= Allergic transfusion reaction =

An allergic transfusion reaction is a reaction that occurs when a blood transfusion results in an allergic reaction. It is among the most common transfusion reactions to occur. Reported rates depend on the degree of active surveillance versus passing reporting to the blood bank. Overall, they are estimated to complicate up to 3% of all transfusions. The incidence of allergic transfusion reactions is associated with the amount of plasma in the product. More than 90% of these reactions occur during transfusion.

==Cause==
Allergic reactions from blood transfusion may occur from the presence of allergy-causing antigens within the donor's blood, or transfusion of antibodies from a donor who has allergies, followed by antigen exposure.

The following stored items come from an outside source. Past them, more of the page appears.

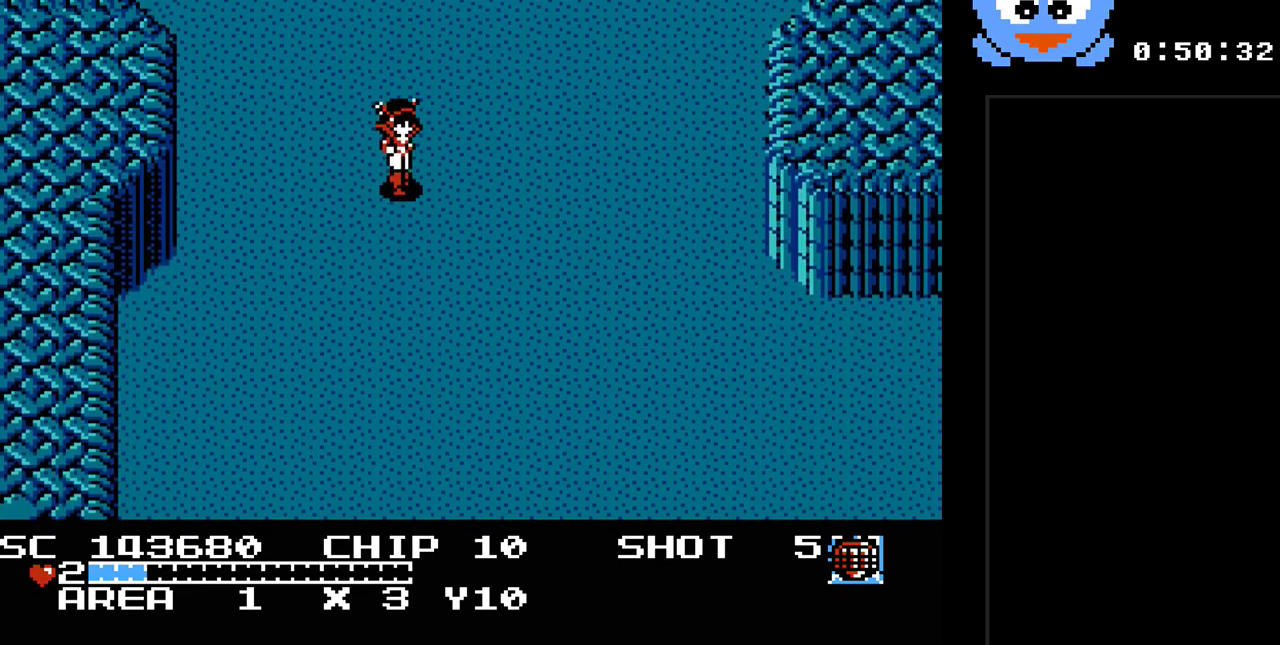
{"buttons": ["DPAD_DOWN", "DPAD_RIGHT"], "events": [[183, "DPAD_DOWN", "down"], [183, "DPAD_RIGHT", "down"]]}
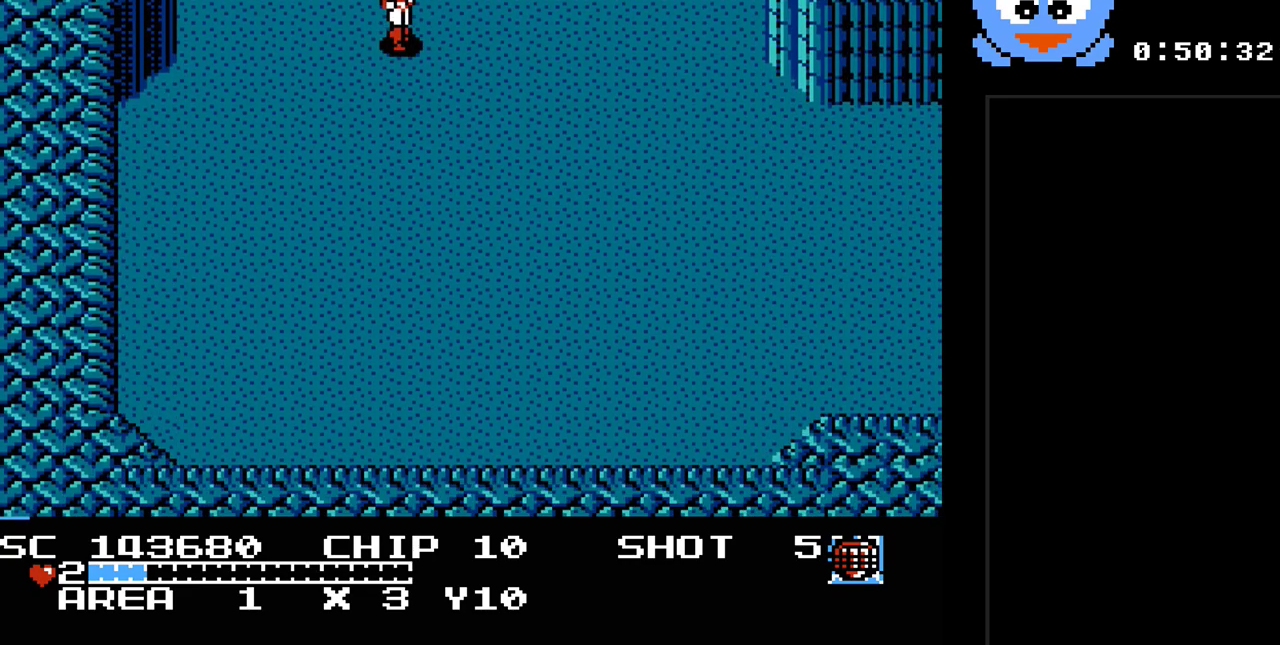
{"buttons": [], "events": [[67, "DPAD_DOWN", "up"], [100, "DPAD_RIGHT", "up"], [217, "SELECT", "down"], [417, "SELECT", "up"]]}
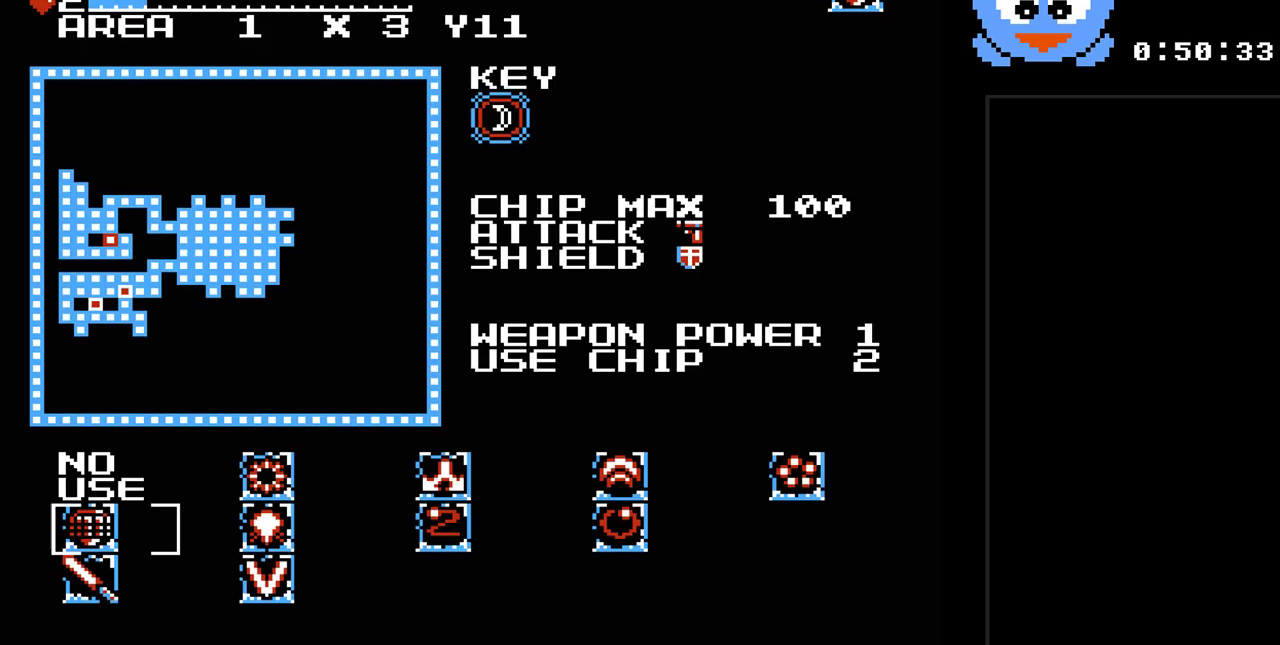
{"buttons": [], "events": []}
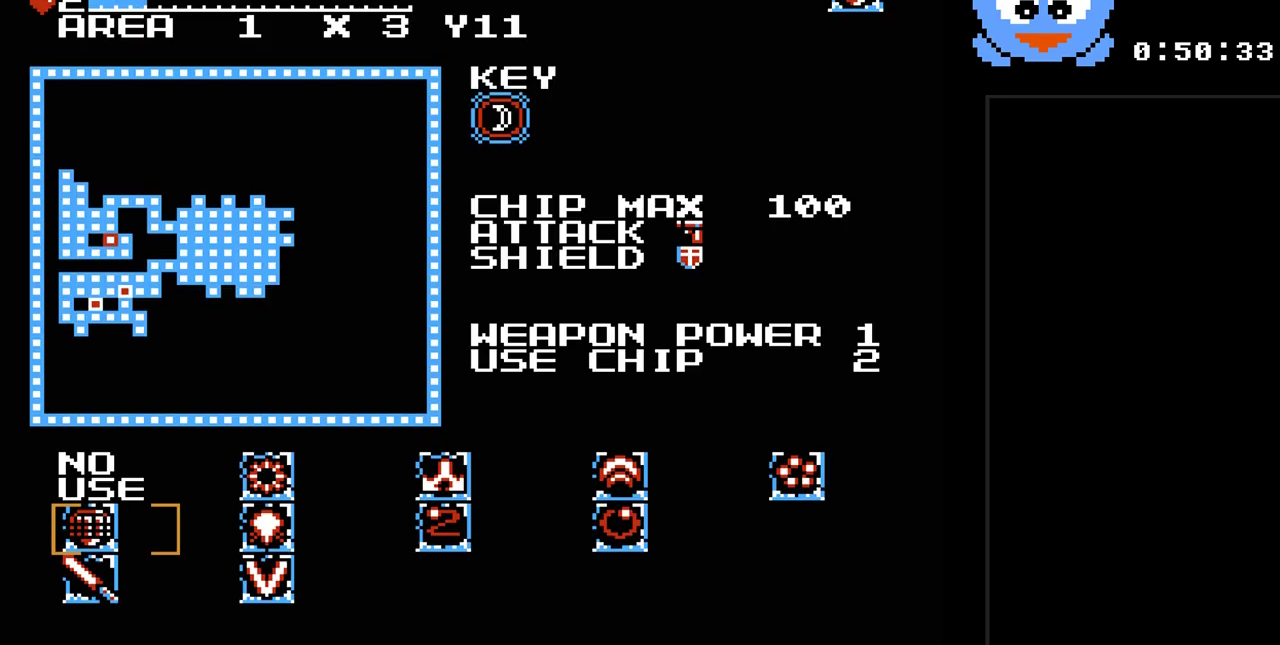
{"buttons": [], "events": [[217, "SELECT", "down"], [300, "SELECT", "up"]]}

An allergic transfusion reaction is a type of transfusion reaction that is defined according to the Center for Disease Control (CDC) as:

== Diagnosis ==
An allergic transfusion reaction is diagnosed if two or more of the following occur within 4 hours of cessation of transfusion:

- Conjunctival edema
- Edema of lips, tongue and uvula
- Erythema and edema of the periorbital area
- Generalized flushing
- Hypotension
- Localized angioedema
- Maculopapular rash
- Pruritus (itching)
- Respiratory distress; bronchospasm
- Urticaria (hives)

A probable diagnosis results if any one of the following occurring within 4 hours of cessation of transfusion:

- Conjunctival edema
- Edema of lips, tongue and uvula
- Erythema and edema of periorbital area
- Localized angioedema
- Maculopapular rash
- Pruritus (itching)
- Urticaria (hives)
The UK hemovigilance reporting system (SHOT), has classified allergic reactions in to mild, moderate and severe. Reactions can occur that have features of both allergic and febrile reactions.

=== Mild ===
A rash, urticaria, or flushing

=== Moderate ===
Wheeze (bronchospasm) or angioedema but blood pressure normal and no respiratory compromise.There could also be abdominal cramping. There may or may not be an associated rash or urticaria.

=== Severe ===
This can be due to:
- Severe breathing problems (Bronchospasm, stridor), angioedema, or circulatory problems (e.g. hypotension) which require immediate medical treatment OR admission to hospital OR lengthens the duration of hospital admission.
- Anaphylaxis

== Prevention ==
To prevent allergic transfusion reaction it is possible to use patients own blood for transfusion, this is referred to as autologous blood transfusion. Patients' own blood is collected and washed to produce concentrated red blood cells (this blood product is also called packed red blood cells). There are multiple ways to wash red blood cells. The two main methods that are used to wash the cells are centrifugation, or filtration methods like the Hemoclear microfilter. The last option is reinfusion without washing. This is the least preferred method because of the chance of complications.

There is no evidence that antihistamine premedication prevents allergic transfusion reactions, although these drugs can mitigate symptoms once they occur.

== Treatment ==
Treatment of an allergic transfusion reaction is to immediately stop the transfusion. If the only symptoms are mild (i.e., hives and itching), the patient may be treated with an antihistamine and if the symptoms completely disappear and the patient feels well, the transfusion may be restarted. A mild transfusion reaction during infusion usually does not progress to a more severe anaphylactic reaction after infusion of additional product from the same unit. If the symptoms are more than mild, the transfusion should not be restarted.